За прошедшие века мало что изменилось в нашем представлении о Чухломе. Так же как, впрочем, мало изменилась и реальная Чухлома. И может быть, в этом и заключается постоянная притягательность русской провинции, русской земли, которая всегда давала силы, наполняла вечной энергией нашу историю и культуру, притягивая и друзей, и врагов, нередко превращая последних в верных подданных и защитников государства Российского, а их потомков в деятелей отечественной культуры.
Так, родоначальник русской дворянской фамилии, уроженец Шотландии Георг (или Джордж) Лермонт оказался в России в начале XVII века на завершающем этапе событий Смутного времени, будучи наемным солдатом, служившим в польском войске.

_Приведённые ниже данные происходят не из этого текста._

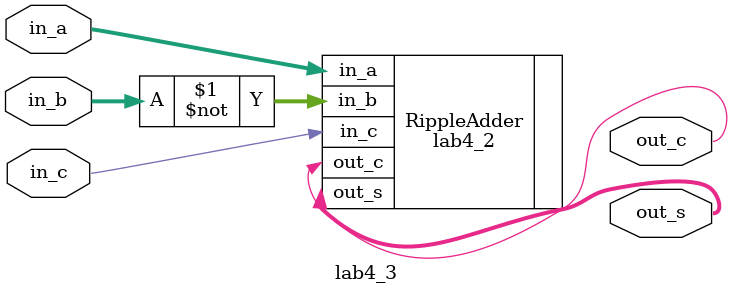
<source format=v>
/* CSED273 lab4 experiment 3 */
/* lab4_3.v */

/* Implement 5-Bit Ripple Subtractor
 * You must use lab4_2 module in lab4_2.v
 * You may use keword "assign" and operator "&","|","~",
 * or just implement with gate-level modeling (and, or, not) */
module lab4_3(
    input [4:0] in_a,
    input [4:0] in_b,
    input in_c,
    output [4:0] out_s,
    output out_c
    );

    lab4_2 RippleAdder(
        .in_a(in_a),
        .in_b(~in_b),
        .in_c(in_c),
        .out_s(out_s),
        .out_c(out_c)
    );

endmodule
</source>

В конце лета 1613 года Лермонт находился в гарнизоне крепости Белая на Тверской земле, осаждаемой русскими войсками. 3 сентября 1613 года крепость сдалась. В составе польского гарнизона находились две роты наемников — ирландская и шотландская. В этой последней и служил Георг Лермонт. Обе роты изъявили желание перейти от поляков на русскую службу и были приняты в московское войско.
В 1618 году Лермонт имел чин прапорщика, в 1619-м — поручика, позднее — ротмистра. Георг Лермонт (в России его звали Юрием, и в документах он фигурировал как «Юшко Лермонт») участвовал в продолжающейся войне с Польшей, сражался под Можайском и под Москвой. В 1621 году за службу он был пожалован царем Михаилом Фёдоровичем поместьем Кузнецове, находящимся в Чухломской осаде Галичского уезда Костромского края. Погиб первый русский Лермонт в 1634 году, под Смоленском[63].
И в Чухломе, в 1997 году, в пределах монастыря, в память Лермонту и его потомкам, верой и правдой послужившим России, поставлена часовня.
В упомянутом 1866 года письме Каткова к Александру II есть попытка объяснить звучавший с детства в его душе голос: «Годы моей молодости протекли почти в отшельническом уединении. Весь преданный занятиям умозрительного свойства, я не принимал участия ни в каких делах, ни в каких практических интересах и был чужд всему окружавшему»[64]. Почти дословно он повторил эту мысль через восемнадцать лет, в 1884 году, в письме-исповеди Александру III: «Моя молодость протекала в уединенных и сосредоточенных занятиях предметами умозрения. И никто не мог бы подумать, что мне суждена была тревожная политическая деятельность»[65].
Для Каткова, очевидно, было очень важно понять повороты своей судьбы, в чем он и признается перед обоими государями: о сокровенном предстоянии, о еще не вполне осознанном им своем будущем призвании, уже ясно услышанном им в детстве.